The denial of sacrifices has had different versions, fully valid. On April 25 of this year, Jason Suárez, from the History Department of El Camino College in California, explained in his lecture Questions of ritual human sacrifice that the idea of ​​human sacrifices is erroneous and the result of having distortedly interpreted the images in which these sacrifices are represented, to justify the conquest. He argues that anyone who saw Christ nailed to the cross could conclude that Christians also made human sacrifices, distorting a symbolic representation that does not refer to that reality. Another, more sophisticated way, which does not deny but does justify, is that of nutritional argument. For Marvin Harris, it is the lack of protein that explains human sacrifices. All of this is aimed at reinforcing the idea that the Spanish did not arrive in Mexico and end up with an institutionalized horror, because the horror had to be embodied by themselves, by Cortés and his men – as Neil Young sings with absolute ignorance in his Cortez the Killer- and, therefore, nothing beneficial could come from there.

But now the discovery of the tower of skulls in Tenochtitlán, so truthfully described by chroniclers, forces us to look at Cortés and his people in a different way. Whether this will have consequences in the future we do not know, but it is unlikely. Soon another blanket of silence will fall on this reality as it has fallen on so many others that did not need a team of archaeologists. Like, for example, that the governor appointed by Cortés that Mexico had in the new Christian order was called Andrés de Tapia Motelchiuh (1526-1530) and he was an Aztec who was baptized taking precisely the name of the chronicler and also keeping his own, and that he was a commoner almost a slave whom the ossified Aztec social system would never have allowed to prosper. He accompanied Cortés for three years on his expeditions. But we could also name another commoner, Don Pablo Xochiquenzin, who was also governor for five years.
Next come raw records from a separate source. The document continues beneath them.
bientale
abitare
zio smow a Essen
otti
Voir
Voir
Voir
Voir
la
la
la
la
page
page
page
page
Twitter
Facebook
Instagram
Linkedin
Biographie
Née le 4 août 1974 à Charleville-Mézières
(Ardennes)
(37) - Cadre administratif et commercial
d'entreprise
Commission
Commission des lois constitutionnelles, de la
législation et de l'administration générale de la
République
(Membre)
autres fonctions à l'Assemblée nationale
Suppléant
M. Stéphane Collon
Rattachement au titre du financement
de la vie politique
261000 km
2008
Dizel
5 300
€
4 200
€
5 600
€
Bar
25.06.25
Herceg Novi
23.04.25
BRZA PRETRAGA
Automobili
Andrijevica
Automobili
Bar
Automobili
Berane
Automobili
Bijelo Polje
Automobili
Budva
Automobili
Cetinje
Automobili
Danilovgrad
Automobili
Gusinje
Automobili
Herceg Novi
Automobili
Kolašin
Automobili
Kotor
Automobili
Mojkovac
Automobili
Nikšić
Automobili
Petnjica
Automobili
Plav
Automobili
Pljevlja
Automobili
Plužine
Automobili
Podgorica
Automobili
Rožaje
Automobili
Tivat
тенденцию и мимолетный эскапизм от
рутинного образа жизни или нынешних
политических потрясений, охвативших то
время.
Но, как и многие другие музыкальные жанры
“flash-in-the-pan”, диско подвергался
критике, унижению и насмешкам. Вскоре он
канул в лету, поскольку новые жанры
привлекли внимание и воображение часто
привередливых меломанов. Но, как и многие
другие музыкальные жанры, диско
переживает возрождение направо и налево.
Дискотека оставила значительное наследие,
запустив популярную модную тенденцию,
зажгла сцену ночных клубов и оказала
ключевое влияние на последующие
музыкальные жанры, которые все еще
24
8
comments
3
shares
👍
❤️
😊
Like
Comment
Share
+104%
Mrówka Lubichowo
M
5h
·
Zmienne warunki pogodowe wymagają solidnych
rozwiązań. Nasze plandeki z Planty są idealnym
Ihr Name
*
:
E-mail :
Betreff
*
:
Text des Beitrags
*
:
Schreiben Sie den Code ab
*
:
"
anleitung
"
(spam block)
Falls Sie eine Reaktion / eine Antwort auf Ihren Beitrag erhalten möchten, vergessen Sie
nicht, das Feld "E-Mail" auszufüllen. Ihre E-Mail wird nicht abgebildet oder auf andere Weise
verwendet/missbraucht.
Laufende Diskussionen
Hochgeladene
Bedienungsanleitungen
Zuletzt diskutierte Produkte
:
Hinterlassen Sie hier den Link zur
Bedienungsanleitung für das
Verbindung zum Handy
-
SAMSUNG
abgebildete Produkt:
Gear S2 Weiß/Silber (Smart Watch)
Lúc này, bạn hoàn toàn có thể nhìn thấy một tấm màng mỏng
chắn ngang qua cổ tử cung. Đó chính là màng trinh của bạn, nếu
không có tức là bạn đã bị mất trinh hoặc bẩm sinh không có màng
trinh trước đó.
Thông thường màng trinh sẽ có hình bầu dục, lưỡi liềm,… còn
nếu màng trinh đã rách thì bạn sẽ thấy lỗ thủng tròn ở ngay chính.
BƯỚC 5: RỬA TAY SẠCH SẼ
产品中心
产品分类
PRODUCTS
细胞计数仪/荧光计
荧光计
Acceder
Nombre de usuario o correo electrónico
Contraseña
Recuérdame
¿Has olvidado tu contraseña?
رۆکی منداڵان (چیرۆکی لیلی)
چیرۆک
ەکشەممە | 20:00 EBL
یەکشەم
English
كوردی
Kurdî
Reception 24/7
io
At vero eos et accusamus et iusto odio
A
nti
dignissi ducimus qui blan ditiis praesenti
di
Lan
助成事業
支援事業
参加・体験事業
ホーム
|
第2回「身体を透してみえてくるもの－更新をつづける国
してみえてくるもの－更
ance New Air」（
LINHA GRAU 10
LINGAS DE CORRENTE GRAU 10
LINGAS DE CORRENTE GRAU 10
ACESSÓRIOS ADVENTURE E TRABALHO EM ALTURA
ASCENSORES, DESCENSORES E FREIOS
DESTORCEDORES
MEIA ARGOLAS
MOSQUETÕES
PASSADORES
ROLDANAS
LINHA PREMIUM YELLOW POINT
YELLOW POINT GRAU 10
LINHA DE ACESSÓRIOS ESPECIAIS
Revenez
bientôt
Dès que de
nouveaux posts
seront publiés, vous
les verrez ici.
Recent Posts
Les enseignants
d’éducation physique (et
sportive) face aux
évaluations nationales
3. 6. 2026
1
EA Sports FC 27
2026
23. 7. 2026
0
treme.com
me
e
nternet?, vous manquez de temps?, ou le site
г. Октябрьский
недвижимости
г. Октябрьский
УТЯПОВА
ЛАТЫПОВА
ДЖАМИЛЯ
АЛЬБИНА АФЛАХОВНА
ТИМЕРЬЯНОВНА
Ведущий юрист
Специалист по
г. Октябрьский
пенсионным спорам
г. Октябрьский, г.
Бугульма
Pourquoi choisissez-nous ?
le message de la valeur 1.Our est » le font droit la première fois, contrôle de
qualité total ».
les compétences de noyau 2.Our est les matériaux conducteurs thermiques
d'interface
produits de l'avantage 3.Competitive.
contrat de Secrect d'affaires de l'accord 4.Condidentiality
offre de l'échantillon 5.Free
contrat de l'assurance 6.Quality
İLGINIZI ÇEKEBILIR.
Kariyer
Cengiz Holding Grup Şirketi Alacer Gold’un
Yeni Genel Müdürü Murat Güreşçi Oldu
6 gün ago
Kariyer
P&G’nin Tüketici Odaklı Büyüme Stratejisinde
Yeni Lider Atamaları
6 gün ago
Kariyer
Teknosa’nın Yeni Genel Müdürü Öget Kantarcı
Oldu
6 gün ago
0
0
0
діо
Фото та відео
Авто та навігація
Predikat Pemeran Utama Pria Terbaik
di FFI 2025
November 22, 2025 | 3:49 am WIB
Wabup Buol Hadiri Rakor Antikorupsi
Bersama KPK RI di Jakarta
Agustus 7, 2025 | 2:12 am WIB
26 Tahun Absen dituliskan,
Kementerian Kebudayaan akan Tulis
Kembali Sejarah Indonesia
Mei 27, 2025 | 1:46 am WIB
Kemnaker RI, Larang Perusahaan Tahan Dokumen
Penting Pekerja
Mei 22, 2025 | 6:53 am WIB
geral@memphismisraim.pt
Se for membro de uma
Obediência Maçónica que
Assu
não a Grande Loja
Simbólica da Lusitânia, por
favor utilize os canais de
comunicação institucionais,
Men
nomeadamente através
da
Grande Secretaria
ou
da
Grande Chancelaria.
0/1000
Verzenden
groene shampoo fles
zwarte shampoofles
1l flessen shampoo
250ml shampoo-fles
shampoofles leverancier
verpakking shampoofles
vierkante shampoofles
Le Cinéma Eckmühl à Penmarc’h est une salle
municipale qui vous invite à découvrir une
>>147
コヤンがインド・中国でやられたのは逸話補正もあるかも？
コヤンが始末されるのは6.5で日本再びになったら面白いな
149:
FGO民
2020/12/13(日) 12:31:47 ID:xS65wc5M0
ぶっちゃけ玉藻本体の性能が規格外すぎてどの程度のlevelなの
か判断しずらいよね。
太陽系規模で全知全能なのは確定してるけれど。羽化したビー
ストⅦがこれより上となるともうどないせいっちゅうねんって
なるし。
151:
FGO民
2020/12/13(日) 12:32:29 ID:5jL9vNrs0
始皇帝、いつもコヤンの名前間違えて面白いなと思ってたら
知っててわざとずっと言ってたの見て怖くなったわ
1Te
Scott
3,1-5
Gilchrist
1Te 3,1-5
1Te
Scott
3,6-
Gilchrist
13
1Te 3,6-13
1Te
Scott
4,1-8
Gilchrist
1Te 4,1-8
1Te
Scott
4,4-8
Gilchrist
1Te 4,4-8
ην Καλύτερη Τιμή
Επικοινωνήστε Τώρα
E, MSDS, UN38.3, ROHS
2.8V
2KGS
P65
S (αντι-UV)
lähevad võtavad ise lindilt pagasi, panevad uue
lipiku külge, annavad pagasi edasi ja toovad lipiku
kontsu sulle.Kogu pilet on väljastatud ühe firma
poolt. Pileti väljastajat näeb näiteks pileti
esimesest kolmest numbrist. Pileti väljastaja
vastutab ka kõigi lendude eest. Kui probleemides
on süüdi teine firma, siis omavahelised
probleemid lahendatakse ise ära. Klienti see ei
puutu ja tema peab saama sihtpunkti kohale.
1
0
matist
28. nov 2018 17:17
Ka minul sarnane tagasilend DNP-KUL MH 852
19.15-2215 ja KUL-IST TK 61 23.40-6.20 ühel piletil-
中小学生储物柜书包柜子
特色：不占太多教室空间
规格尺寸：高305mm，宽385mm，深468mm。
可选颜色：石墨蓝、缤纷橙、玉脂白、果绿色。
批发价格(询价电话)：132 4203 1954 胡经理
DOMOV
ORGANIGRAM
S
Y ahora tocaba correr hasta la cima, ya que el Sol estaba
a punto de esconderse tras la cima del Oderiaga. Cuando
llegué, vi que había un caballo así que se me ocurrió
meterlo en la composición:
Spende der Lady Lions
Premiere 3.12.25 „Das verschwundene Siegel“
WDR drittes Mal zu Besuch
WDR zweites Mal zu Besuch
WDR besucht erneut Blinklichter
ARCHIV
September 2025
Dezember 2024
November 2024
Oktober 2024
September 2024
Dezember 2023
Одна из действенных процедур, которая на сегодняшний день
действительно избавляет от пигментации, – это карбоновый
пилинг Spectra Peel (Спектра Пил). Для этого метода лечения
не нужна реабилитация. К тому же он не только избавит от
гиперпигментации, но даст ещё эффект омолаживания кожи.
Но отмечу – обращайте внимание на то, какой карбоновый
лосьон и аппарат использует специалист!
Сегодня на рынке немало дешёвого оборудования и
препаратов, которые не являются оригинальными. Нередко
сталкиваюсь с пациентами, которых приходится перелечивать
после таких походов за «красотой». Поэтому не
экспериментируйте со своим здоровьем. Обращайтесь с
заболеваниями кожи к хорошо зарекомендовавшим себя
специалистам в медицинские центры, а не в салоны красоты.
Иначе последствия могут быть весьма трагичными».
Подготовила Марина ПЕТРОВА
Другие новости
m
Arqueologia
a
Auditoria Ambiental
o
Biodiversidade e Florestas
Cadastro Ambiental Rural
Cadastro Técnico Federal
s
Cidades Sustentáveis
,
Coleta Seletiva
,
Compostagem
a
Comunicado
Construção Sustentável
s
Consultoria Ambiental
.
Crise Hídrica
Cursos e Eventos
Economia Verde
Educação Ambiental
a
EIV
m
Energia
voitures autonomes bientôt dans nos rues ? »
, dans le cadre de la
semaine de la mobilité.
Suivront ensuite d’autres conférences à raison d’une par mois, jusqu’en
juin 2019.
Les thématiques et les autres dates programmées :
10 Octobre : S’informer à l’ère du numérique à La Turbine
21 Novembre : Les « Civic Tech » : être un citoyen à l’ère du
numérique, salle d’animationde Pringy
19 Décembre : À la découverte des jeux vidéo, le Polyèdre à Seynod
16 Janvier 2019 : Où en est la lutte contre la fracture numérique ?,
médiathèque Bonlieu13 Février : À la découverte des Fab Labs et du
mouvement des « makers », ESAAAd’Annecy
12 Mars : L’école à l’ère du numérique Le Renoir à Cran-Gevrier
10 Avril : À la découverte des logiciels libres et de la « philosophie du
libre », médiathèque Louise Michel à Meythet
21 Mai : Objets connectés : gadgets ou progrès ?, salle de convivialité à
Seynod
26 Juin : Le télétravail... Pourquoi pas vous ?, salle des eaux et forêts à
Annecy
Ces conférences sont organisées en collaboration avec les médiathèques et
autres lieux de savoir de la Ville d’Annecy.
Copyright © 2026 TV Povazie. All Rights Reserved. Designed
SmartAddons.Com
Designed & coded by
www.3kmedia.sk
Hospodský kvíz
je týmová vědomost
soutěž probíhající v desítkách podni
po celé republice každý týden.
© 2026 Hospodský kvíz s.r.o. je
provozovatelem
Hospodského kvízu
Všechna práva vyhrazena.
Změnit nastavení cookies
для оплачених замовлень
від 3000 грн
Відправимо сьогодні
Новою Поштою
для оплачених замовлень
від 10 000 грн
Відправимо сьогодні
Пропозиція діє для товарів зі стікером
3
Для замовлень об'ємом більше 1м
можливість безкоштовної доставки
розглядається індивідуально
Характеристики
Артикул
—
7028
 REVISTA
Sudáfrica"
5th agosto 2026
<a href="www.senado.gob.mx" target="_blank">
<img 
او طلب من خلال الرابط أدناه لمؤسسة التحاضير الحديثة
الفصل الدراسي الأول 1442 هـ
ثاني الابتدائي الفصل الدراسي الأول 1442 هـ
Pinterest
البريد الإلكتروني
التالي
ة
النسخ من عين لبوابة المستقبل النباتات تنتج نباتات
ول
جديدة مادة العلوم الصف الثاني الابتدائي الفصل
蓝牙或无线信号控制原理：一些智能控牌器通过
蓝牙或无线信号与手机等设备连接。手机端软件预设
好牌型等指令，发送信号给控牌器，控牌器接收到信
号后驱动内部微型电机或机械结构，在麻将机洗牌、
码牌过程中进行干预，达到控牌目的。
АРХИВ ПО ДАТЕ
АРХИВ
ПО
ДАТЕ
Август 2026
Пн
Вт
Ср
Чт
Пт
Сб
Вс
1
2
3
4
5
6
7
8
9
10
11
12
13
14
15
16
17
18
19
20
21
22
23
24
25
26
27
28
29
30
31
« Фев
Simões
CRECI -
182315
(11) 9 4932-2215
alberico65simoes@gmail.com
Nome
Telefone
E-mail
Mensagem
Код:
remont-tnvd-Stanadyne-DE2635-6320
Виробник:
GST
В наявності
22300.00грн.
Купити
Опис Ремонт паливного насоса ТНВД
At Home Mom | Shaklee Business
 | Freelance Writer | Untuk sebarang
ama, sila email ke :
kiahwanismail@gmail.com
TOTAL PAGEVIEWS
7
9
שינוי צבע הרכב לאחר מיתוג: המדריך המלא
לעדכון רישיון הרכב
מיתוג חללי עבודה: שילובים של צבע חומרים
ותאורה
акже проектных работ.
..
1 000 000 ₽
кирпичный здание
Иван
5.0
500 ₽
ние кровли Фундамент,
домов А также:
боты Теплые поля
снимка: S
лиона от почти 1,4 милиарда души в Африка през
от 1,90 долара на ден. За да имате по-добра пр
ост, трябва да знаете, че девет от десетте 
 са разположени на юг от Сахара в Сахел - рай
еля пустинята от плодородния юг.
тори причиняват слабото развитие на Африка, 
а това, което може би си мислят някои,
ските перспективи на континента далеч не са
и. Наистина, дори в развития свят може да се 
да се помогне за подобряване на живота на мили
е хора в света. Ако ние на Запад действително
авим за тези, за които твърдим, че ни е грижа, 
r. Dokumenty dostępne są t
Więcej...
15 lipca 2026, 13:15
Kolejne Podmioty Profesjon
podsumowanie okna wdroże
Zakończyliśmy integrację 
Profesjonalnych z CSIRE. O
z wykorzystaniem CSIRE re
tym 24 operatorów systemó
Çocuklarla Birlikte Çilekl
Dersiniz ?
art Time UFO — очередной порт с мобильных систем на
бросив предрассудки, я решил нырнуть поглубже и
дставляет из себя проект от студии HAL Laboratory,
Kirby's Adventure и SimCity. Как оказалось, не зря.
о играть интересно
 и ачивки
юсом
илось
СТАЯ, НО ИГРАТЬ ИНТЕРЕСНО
Or Don Diego de Alvarado Huanitzin, who accompanied Cortés on the expedition to Honduras and was appointed governor of Ecatepec, a position he held for 14 years. Later, Viceroy Antonio de Mendoza appointed him governor of Tenochtitlán. Or Don Diego de San Francisco Tehuetzquititzin or Don Alonso Tezcatl Popocatzin, or Don Pedro Xiconocatzin. Should we continue? All Indians, all rulers of the viceroyalty of New Spain.

María Elvira Roca Barea is a doctor in Classical Philology, a language professor and author of Imperiophobia and Black Legend: Rome, Russia, the United States and the Spanish Empire (Siruela, 2016).